How to handle input file with non standard delimiters in dsx ml pipeline?

I'm trying to work with a data set that has no header and has :: for field delimiters:

! wget --quiet http://files.grouplens.org/datasets/movielens/ml-1m.zip
! unzip ml-1m.zip
! mv ml-1m/ratings.dat .
! head ratings.dat

The output:

1::1193::5::978300760
1::661::3::978302109
1::914::3::978301968

I have loaded the file into my dsx pipeline, but I am unclear how to get dsx to split this file using the :: delimiters.

How do I do this?
If it is not possible to get dsx to reshape this file using dsx ml pipeline functionality, does dsx have any pre-requisities in terms of input file format?

Update:

The ml pipeline functionality I'm trying to use can be seen from the screenshot below:

I have added a data set, but can't figure out how to get dsx to recognise the field delimiters:

Solution

As of Feb-2017...

When you create a new pipeline and select a dataset, I believe DSX loads the file you select using a Spark DataFrameReader. The DataFrameReader defaults to using a single , as the delimiter. DSX does not provide a way to change the default delimiter in the UI.
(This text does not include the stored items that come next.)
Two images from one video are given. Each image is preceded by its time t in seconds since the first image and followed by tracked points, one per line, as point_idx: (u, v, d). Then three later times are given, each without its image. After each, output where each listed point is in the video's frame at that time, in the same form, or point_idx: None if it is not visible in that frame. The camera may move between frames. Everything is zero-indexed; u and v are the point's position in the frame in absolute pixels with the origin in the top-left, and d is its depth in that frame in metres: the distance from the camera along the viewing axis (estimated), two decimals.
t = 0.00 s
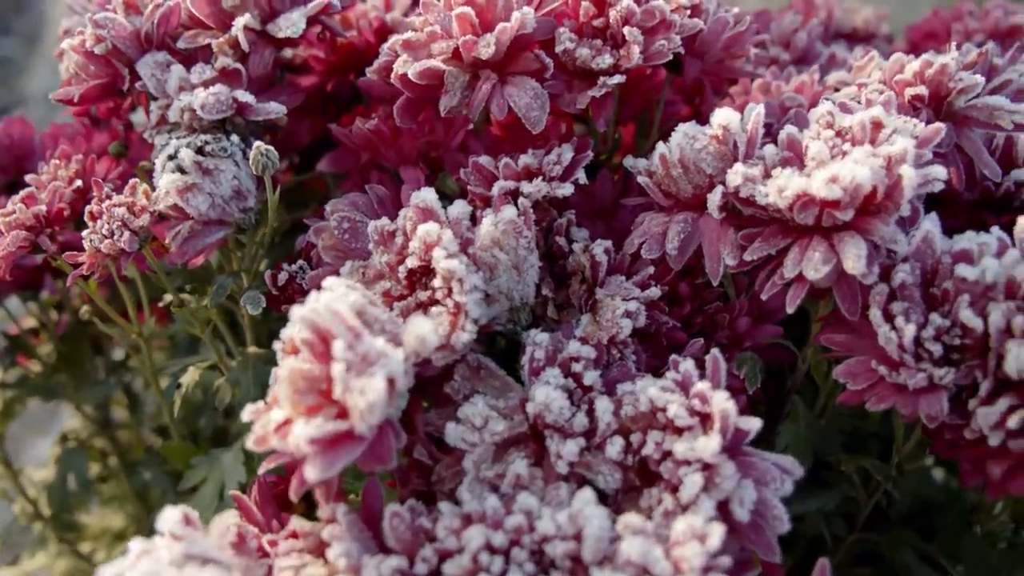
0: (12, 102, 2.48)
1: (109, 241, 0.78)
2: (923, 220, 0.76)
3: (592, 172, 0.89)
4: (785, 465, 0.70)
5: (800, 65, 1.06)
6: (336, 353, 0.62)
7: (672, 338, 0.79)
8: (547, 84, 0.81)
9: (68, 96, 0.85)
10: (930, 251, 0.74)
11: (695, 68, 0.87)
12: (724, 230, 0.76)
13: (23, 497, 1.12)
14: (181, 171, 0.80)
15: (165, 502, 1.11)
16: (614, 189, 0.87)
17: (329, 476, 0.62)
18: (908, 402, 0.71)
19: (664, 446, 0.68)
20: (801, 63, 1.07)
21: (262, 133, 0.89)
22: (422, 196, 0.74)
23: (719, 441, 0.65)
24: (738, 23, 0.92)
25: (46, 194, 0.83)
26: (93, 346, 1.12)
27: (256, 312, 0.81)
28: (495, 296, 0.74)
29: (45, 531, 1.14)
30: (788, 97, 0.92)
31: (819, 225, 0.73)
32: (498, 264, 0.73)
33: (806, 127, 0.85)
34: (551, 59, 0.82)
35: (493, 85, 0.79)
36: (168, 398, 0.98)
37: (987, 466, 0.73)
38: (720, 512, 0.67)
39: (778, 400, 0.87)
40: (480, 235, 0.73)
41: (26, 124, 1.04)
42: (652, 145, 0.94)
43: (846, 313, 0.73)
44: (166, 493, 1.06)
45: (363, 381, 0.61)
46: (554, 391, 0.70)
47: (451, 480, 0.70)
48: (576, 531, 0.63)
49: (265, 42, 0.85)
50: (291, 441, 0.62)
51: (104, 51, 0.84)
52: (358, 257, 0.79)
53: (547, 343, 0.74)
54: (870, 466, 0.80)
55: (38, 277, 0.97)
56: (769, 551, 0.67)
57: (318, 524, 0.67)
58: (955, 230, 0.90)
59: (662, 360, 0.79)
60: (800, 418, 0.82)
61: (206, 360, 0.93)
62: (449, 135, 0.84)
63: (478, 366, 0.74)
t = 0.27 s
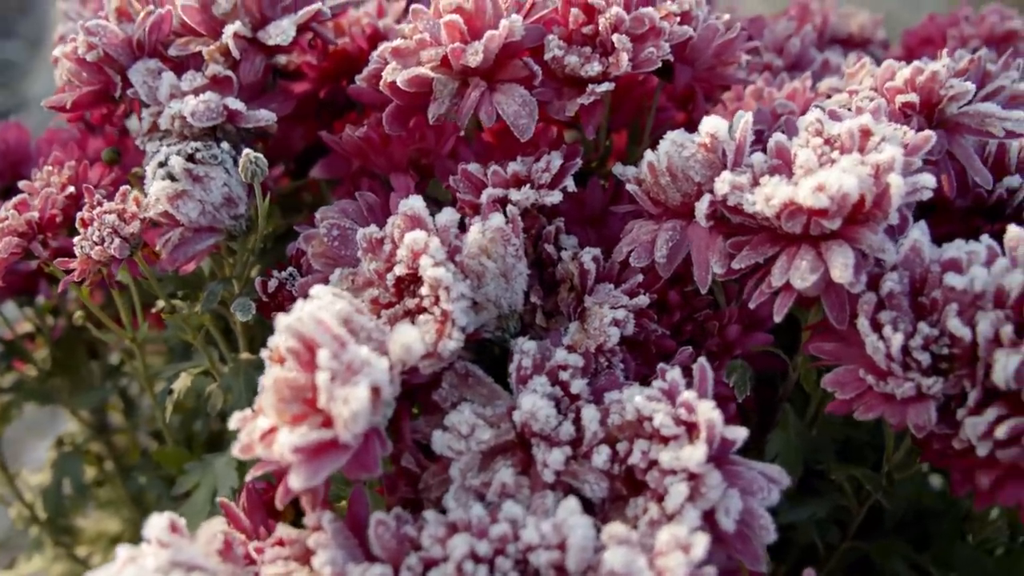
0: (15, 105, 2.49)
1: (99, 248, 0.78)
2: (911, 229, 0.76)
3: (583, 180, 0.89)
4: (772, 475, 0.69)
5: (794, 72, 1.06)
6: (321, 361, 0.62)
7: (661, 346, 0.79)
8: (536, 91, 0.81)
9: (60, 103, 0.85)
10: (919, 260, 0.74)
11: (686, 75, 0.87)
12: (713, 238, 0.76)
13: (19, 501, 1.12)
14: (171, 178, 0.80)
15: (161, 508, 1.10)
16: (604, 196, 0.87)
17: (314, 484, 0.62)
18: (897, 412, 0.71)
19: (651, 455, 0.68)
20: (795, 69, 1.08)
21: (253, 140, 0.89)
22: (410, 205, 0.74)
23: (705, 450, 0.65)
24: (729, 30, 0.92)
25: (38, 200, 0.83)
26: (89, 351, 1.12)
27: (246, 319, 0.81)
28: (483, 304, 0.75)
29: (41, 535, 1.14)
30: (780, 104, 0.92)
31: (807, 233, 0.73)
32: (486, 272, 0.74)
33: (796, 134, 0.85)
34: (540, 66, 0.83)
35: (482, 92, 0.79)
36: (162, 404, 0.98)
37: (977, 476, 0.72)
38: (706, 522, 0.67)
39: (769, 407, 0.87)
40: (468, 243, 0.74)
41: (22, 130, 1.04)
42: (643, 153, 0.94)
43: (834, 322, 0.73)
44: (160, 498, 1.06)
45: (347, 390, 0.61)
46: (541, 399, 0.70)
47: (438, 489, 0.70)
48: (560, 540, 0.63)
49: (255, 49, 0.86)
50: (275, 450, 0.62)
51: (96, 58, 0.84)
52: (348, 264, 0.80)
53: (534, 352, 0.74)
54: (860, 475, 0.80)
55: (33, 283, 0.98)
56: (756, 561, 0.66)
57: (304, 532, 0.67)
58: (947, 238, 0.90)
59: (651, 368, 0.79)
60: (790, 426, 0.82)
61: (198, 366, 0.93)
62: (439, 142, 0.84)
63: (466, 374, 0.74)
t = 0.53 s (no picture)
0: (19, 109, 2.50)
1: (93, 255, 0.78)
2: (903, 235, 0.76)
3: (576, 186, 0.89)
4: (763, 481, 0.69)
5: (790, 76, 1.06)
6: (309, 368, 0.62)
7: (653, 353, 0.79)
8: (529, 98, 0.81)
9: (56, 110, 0.85)
10: (911, 266, 0.73)
11: (679, 80, 0.86)
12: (705, 244, 0.76)
13: (17, 504, 1.12)
14: (166, 184, 0.80)
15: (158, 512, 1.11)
16: (598, 202, 0.87)
17: (302, 490, 0.62)
18: (888, 418, 0.70)
19: (641, 462, 0.68)
20: (791, 74, 1.08)
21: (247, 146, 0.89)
22: (401, 211, 0.74)
23: (694, 457, 0.65)
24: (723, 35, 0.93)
25: (33, 207, 0.84)
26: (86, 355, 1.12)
27: (238, 325, 0.82)
28: (475, 310, 0.75)
29: (40, 539, 1.15)
30: (775, 109, 0.92)
31: (799, 240, 0.73)
32: (477, 279, 0.74)
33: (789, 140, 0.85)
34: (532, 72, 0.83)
35: (474, 99, 0.80)
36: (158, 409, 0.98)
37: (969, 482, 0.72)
38: (696, 528, 0.67)
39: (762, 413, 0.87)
40: (459, 249, 0.74)
41: (19, 136, 1.04)
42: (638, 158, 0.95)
43: (826, 328, 0.73)
44: (157, 502, 1.06)
45: (335, 397, 0.61)
46: (531, 406, 0.70)
47: (428, 495, 0.70)
48: (548, 547, 0.63)
49: (250, 56, 0.86)
50: (264, 457, 0.62)
51: (91, 65, 0.84)
52: (341, 270, 0.80)
53: (525, 358, 0.74)
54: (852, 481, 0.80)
55: (31, 288, 0.98)
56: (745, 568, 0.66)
57: (293, 538, 0.67)
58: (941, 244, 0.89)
59: (643, 374, 0.79)
60: (783, 431, 0.81)
61: (193, 371, 0.93)
62: (433, 149, 0.84)
63: (457, 381, 0.74)
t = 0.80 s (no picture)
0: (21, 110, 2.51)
1: (76, 257, 0.79)
2: (885, 233, 0.75)
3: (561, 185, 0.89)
4: (743, 481, 0.69)
5: (778, 75, 1.06)
6: (285, 368, 0.62)
7: (636, 352, 0.79)
8: (511, 98, 0.81)
9: (42, 113, 0.85)
10: (893, 264, 0.73)
11: (664, 79, 0.87)
12: (686, 243, 0.76)
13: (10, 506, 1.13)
14: (150, 186, 0.80)
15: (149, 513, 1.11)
16: (582, 202, 0.87)
17: (279, 490, 0.62)
18: (870, 417, 0.70)
19: (620, 462, 0.68)
20: (780, 72, 1.08)
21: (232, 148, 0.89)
22: (382, 212, 0.74)
23: (672, 457, 0.65)
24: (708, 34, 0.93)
25: (19, 208, 0.84)
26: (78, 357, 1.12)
27: (222, 326, 0.82)
28: (456, 310, 0.75)
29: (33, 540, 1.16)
30: (761, 108, 0.92)
31: (780, 238, 0.72)
32: (458, 279, 0.74)
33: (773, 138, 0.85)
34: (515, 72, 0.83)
35: (456, 99, 0.79)
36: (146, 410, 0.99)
37: (952, 481, 0.72)
38: (675, 527, 0.67)
39: (747, 413, 0.87)
40: (440, 249, 0.74)
41: (11, 139, 1.04)
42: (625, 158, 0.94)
43: (807, 327, 0.72)
44: (147, 502, 1.06)
45: (310, 397, 0.61)
46: (510, 406, 0.70)
47: (407, 495, 0.70)
48: (525, 546, 0.63)
49: (234, 58, 0.86)
50: (241, 457, 0.62)
51: (76, 67, 0.85)
52: (324, 271, 0.80)
53: (506, 358, 0.74)
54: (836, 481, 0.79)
55: (20, 291, 0.99)
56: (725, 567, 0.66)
57: (272, 538, 0.67)
58: (928, 242, 0.90)
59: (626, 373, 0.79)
60: (767, 431, 0.81)
61: (180, 373, 0.93)
62: (416, 149, 0.84)
63: (439, 380, 0.74)
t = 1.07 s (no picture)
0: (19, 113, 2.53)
1: (60, 255, 0.79)
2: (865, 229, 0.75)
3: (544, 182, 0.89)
4: (721, 477, 0.69)
5: (764, 73, 1.06)
6: (260, 364, 0.63)
7: (617, 349, 0.79)
8: (492, 95, 0.81)
9: (27, 112, 0.85)
10: (872, 260, 0.73)
11: (646, 76, 0.87)
12: (666, 239, 0.76)
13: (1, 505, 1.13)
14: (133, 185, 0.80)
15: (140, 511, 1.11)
16: (565, 199, 0.87)
17: (254, 486, 0.63)
18: (849, 412, 0.70)
19: (597, 458, 0.68)
20: (767, 70, 1.07)
21: (216, 147, 0.89)
22: (362, 209, 0.74)
23: (648, 452, 0.65)
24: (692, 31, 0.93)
25: (4, 208, 0.84)
26: (70, 357, 1.12)
27: (205, 324, 0.82)
28: (435, 307, 0.75)
29: (24, 539, 1.16)
30: (744, 105, 0.92)
31: (759, 234, 0.72)
32: (437, 276, 0.74)
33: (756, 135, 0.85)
34: (496, 70, 0.83)
35: (437, 97, 0.80)
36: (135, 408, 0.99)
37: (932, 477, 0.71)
38: (651, 523, 0.67)
39: (731, 410, 0.87)
40: (419, 246, 0.74)
41: None
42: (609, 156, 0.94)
43: (786, 322, 0.72)
44: (137, 501, 1.06)
45: (284, 392, 0.61)
46: (487, 402, 0.70)
47: (386, 491, 0.70)
48: (500, 542, 0.63)
49: (218, 57, 0.86)
50: (217, 453, 0.63)
51: (61, 67, 0.85)
52: (306, 268, 0.80)
53: (485, 355, 0.74)
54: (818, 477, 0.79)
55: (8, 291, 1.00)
56: (702, 563, 0.66)
57: (250, 534, 0.67)
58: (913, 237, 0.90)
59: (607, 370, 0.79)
60: (750, 428, 0.81)
61: (166, 371, 0.94)
62: (399, 147, 0.85)
63: (419, 377, 0.74)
I think preprocessing the data is your best option. You can do this in a notebook. Be aware that the Spark DataFrameReader only supports a single character delimiter, so you can't use that with this particular dataset. You can user pandas, however.

import pandas as pd

pdf = pd.read_csv('ml-1m/ratings.dat', sep='::', 
              header=None, 
              names=['UserID','MovieID','Rating','Timestamp'], 
              engine='python')

pdf.to_csv('ratings.csv', index=False)

!head ratings.csv
UserID,MovieID,Rating,Timestamp
1,1193,5,978300760
1,661,3,978302109
1,914,3,978301968
1,3408,4,978300275
1,2355,5,978824291
1,1197,3,978302268
1,1287,5,978302039
1,2804,5,978300719
1,594,4,978302268

Now the data will be in a format that DSX will be able to parse properly.